## BEGIN DATA LINES

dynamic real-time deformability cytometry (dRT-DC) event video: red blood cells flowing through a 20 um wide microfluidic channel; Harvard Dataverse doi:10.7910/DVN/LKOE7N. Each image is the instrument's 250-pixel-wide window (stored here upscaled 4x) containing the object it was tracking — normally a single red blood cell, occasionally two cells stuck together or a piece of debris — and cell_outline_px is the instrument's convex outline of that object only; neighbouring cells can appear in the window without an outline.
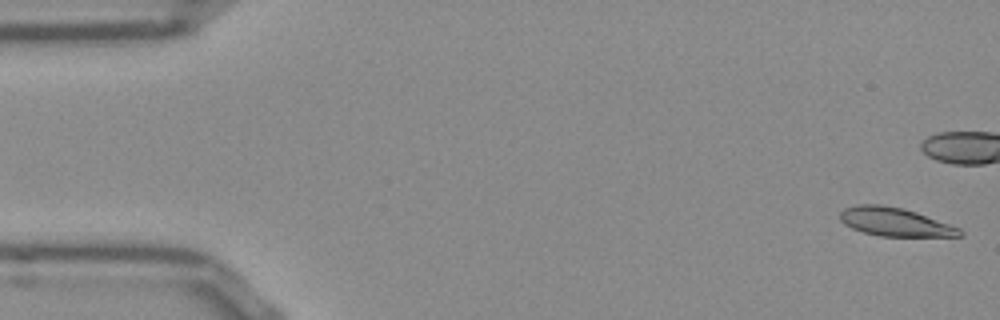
{"species": "Egyptian fruit bat (a non-hibernating species)", "species_latin": "Rousettus aegyptiacus", "temperature_condition": "room temperature", "stored_images_in_passage": 53, "camera_frame_rate_fps": 3000, "um_per_image_px": 0.085, "frame": {"image": 1, "passage_image": 1, "time_ms": 0.0, "image_size_px": [1000, 320], "cell_outline_px": [[964, 236], [880, 236], [864, 232], [852, 228], [844, 224], [840, 220], [840, 212], [844, 208], [856, 204], [880, 204], [904, 208], [916, 212], [960, 228], [964, 232]], "centroid_in_image_um": [76.06, 18.85], "position_along_channel_um": 8.9, "area_um2": 19.88}}
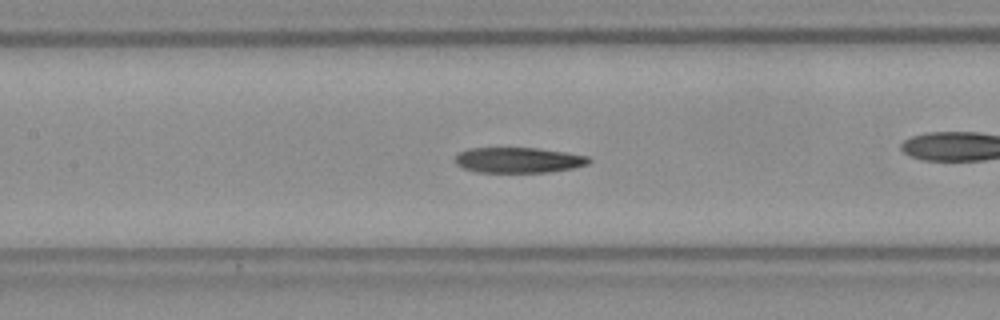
{"frame": {"image": 2, "passage_image": 23, "time_ms": 7.333, "image_size_px": [1000, 320], "cell_outline_px": [[592, 160], [588, 164], [572, 168], [548, 172], [476, 172], [464, 168], [456, 164], [456, 156], [460, 152], [468, 148], [536, 148], [564, 152], [588, 156]], "centroid_in_image_um": [44.07, 13.61], "position_along_channel_um": 163.3, "area_um2": 19.71}}
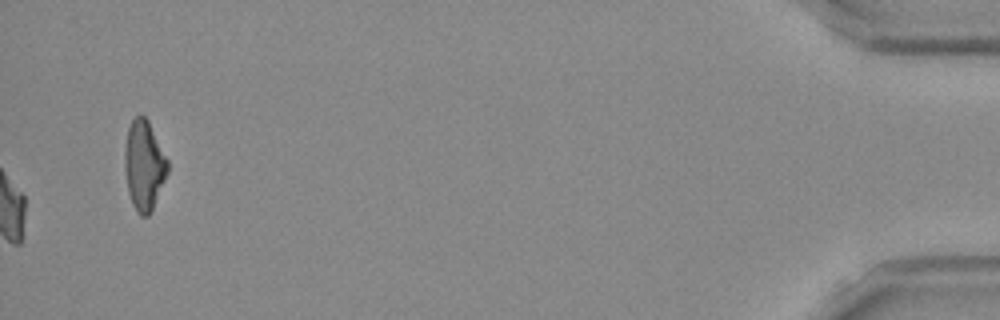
{"frame": {"image": 3, "passage_image": 53, "time_ms": 17.333, "image_size_px": [1000, 320], "cell_outline_px": [[168, 172], [152, 208], [148, 216], [140, 216], [136, 212], [132, 204], [128, 192], [124, 168], [124, 152], [128, 128], [132, 120], [140, 112], [148, 120], [168, 160]], "centroid_in_image_um": [12.23, 14.04], "position_along_channel_um": 423.0, "area_um2": 22.43}}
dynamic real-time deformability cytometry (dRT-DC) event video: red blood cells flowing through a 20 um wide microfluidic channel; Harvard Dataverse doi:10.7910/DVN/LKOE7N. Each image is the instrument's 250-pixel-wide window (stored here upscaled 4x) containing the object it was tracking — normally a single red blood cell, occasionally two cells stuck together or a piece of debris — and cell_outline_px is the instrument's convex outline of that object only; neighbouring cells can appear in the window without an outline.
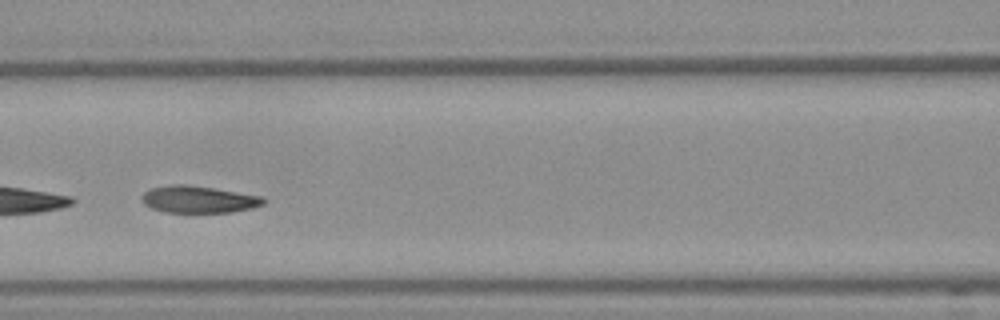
{"species": "Egyptian fruit bat (a non-hibernating species)", "species_latin": "Rousettus aegyptiacus", "temperature_condition": "warm", "stored_images_in_passage": 26, "segment_of_instrument_passage": [2, 2], "camera_frame_rate_fps": 3000, "um_per_image_px": 0.085, "frame": {"image": 1, "passage_image": 17, "time_ms": 5.333, "image_size_px": [1000, 320], "cell_outline_px": [[268, 200], [264, 204], [252, 208], [232, 212], [164, 212], [152, 208], [144, 204], [140, 200], [140, 196], [144, 192], [152, 188], [168, 184], [184, 184], [216, 188], [264, 196]], "centroid_in_image_um": [16.9, 16.94], "position_along_channel_um": 149.7, "area_um2": 19.48}}
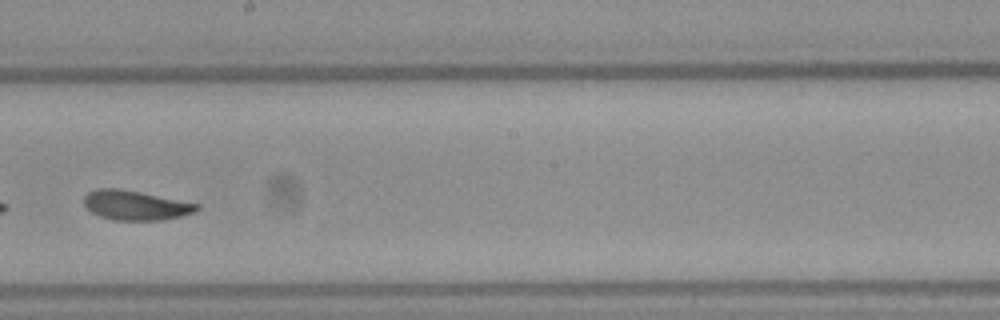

## END DATA LINES

→ **DO THIS**
Write every entry out again exactly, dropping the pictures.

→ **SOLUTION**
dynamic real-time deformability cytometry (dRT-DC) event video: red blood cells flowing through a 20 um wide microfluidic channel; Harvard Dataverse doi:10.7910/DVN/LKOE7N. Each image is the instrument's 250-pixel-wide window (stored here upscaled 4x) containing the object it was tracking — normally a single red blood cell, occasionally two cells stuck together or a piece of debris — and cell_outline_px is the instrument's convex outline of that object only; neighbouring cells can appear in the window without an outline.
{"species": "Egyptian fruit bat (a non-hibernating species)", "species_latin": "Rousettus aegyptiacus", "temperature_condition": "room temperature", "stored_images_in_passage": 53, "camera_frame_rate_fps": 3000, "um_per_image_px": 0.085, "frame": {"image": 1, "passage_image": 1, "time_ms": 0.0, "image_size_px": [1000, 320], "cell_outline_px": [[964, 236], [880, 236], [864, 232], [852, 228], [844, 224], [840, 220], [840, 212], [844, 208], [856, 204], [880, 204], [904, 208], [916, 212], [960, 228], [964, 232]], "centroid_in_image_um": [76.06, 18.85], "position_along_channel_um": 8.9, "area_um2": 19.88}}
{"frame": {"image": 2, "passage_image": 23, "time_ms": 7.333, "image_size_px": [1000, 320], "cell_outline_px": [[592, 160], [588, 164], [572, 168], [548, 172], [476, 172], [464, 168], [456, 164], [456, 156], [460, 152], [468, 148], [536, 148], [564, 152], [588, 156]], "centroid_in_image_um": [44.07, 13.61], "position_along_channel_um": 163.3, "area_um2": 19.71}}
{"frame": {"image": 3, "passage_image": 53, "time_ms": 17.333, "image_size_px": [1000, 320], "cell_outline_px": [[168, 172], [152, 208], [148, 216], [140, 216], [136, 212], [132, 204], [128, 192], [124, 168], [124, 152], [128, 128], [132, 120], [140, 112], [148, 120], [168, 160]], "centroid_in_image_um": [12.23, 14.04], "position_along_channel_um": 423.0, "area_um2": 22.43}}
dynamic real-time deformability cytometry (dRT-DC) event video: red blood cells flowing through a 20 um wide microfluidic channel; Harvard Dataverse doi:10.7910/DVN/LKOE7N. Each image is the instrument's 250-pixel-wide window (stored here upscaled 4x) containing the object it was tracking — normally a single red blood cell, occasionally two cells stuck together or a piece of debris — and cell_outline_px is the instrument's convex outline of that object only; neighbouring cells can appear in the window without an outline.
{"species": "Egyptian fruit bat (a non-hibernating species)", "species_latin": "Rousettus aegyptiacus", "temperature_condition": "warm", "stored_images_in_passage": 26, "segment_of_instrument_passage": [2, 2], "camera_frame_rate_fps": 3000, "um_per_image_px": 0.085, "frame": {"image": 1, "passage_image": 17, "time_ms": 5.333, "image_size_px": [1000, 320], "cell_outline_px": [[268, 200], [264, 204], [252, 208], [232, 212], [164, 212], [152, 208], [144, 204], [140, 200], [140, 196], [144, 192], [152, 188], [168, 184], [184, 184], [216, 188], [264, 196]], "centroid_in_image_um": [16.9, 16.94], "position_along_channel_um": 149.7, "area_um2": 19.48}}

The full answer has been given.